**Task requirements:** Leaving out the images, transcribe every record below exactly.

**Record extracts:**

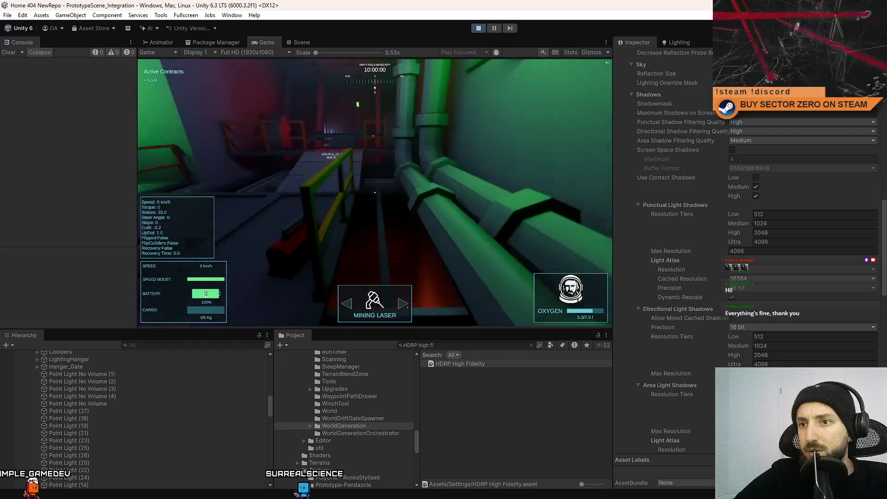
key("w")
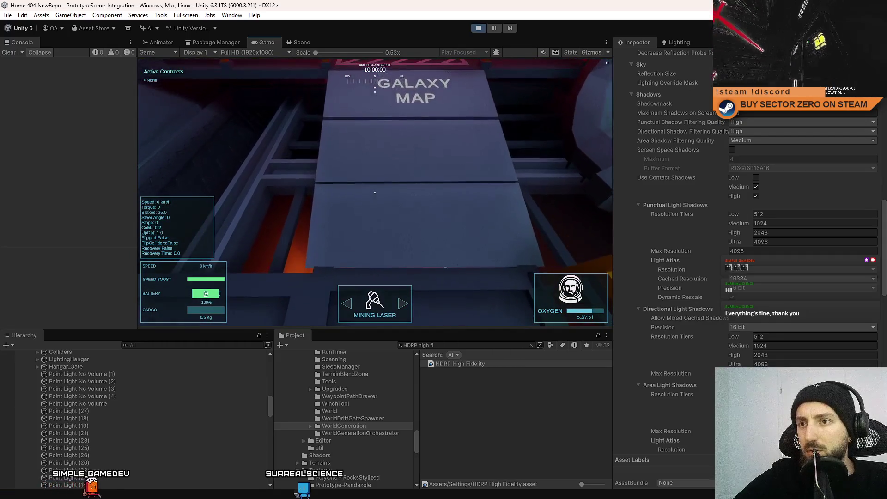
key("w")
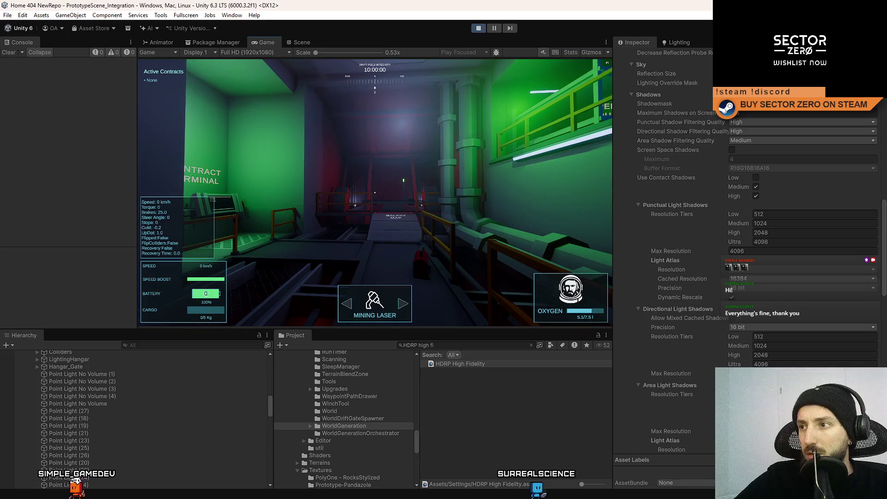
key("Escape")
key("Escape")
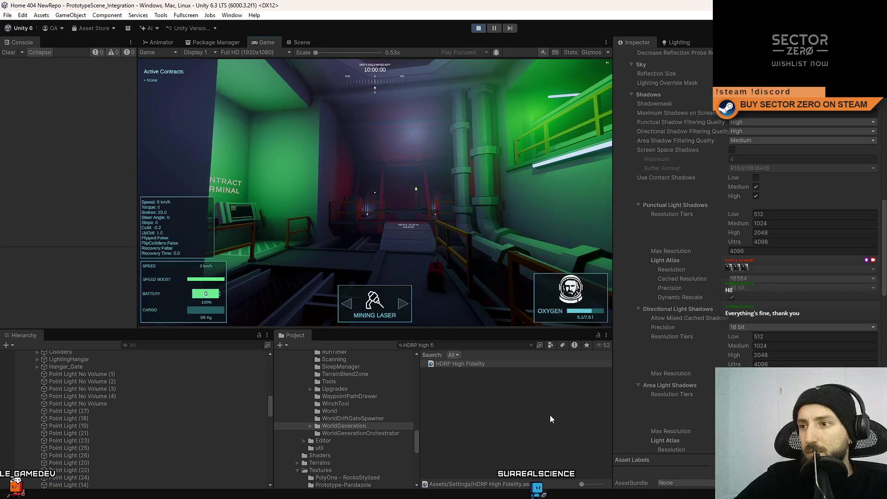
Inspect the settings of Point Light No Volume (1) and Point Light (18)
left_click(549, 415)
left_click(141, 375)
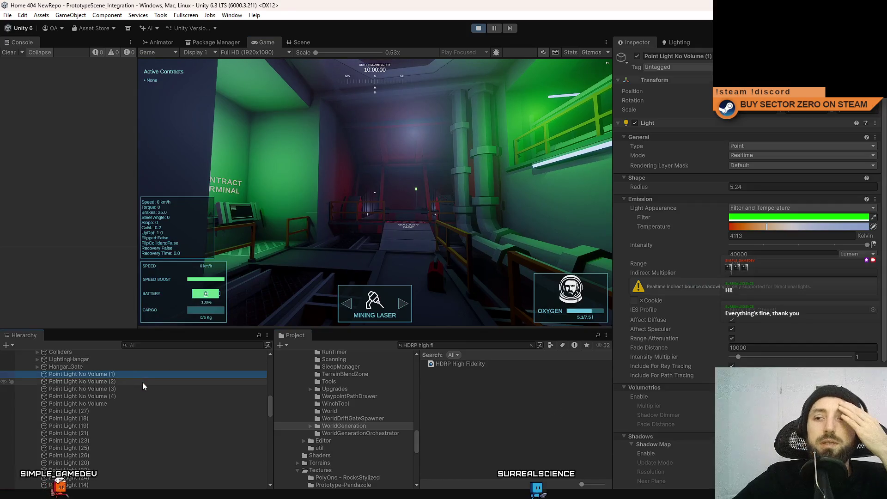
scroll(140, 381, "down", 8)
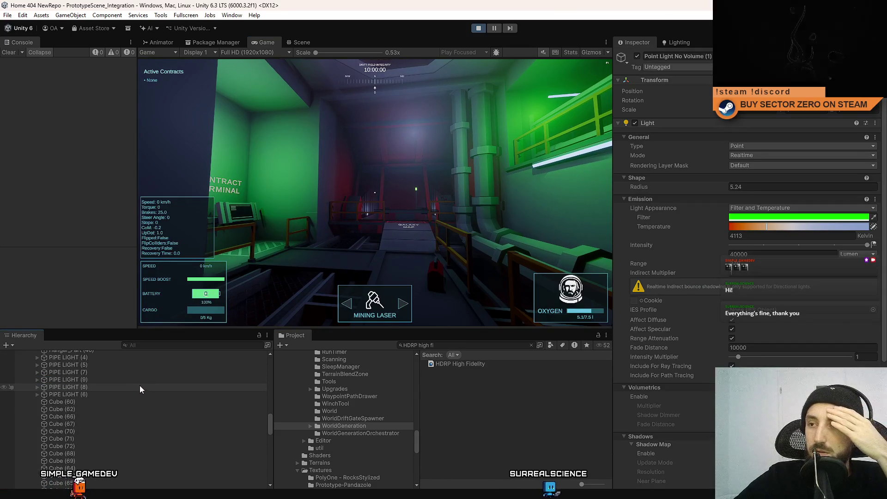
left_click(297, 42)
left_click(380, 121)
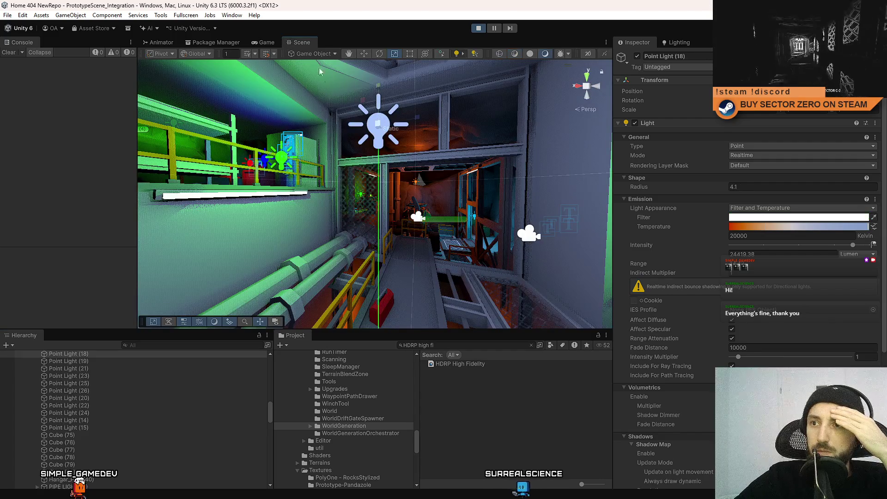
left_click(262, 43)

**Your solution:**
key("w")
key("w")
key("Escape")
key("Escape")
Inspect the settings of Point Light No Volume (1) and Point Light (18)
left_click(549, 415)
left_click(141, 375)
scroll(140, 381, "down", 8)
left_click(297, 42)
left_click(380, 121)
left_click(262, 43)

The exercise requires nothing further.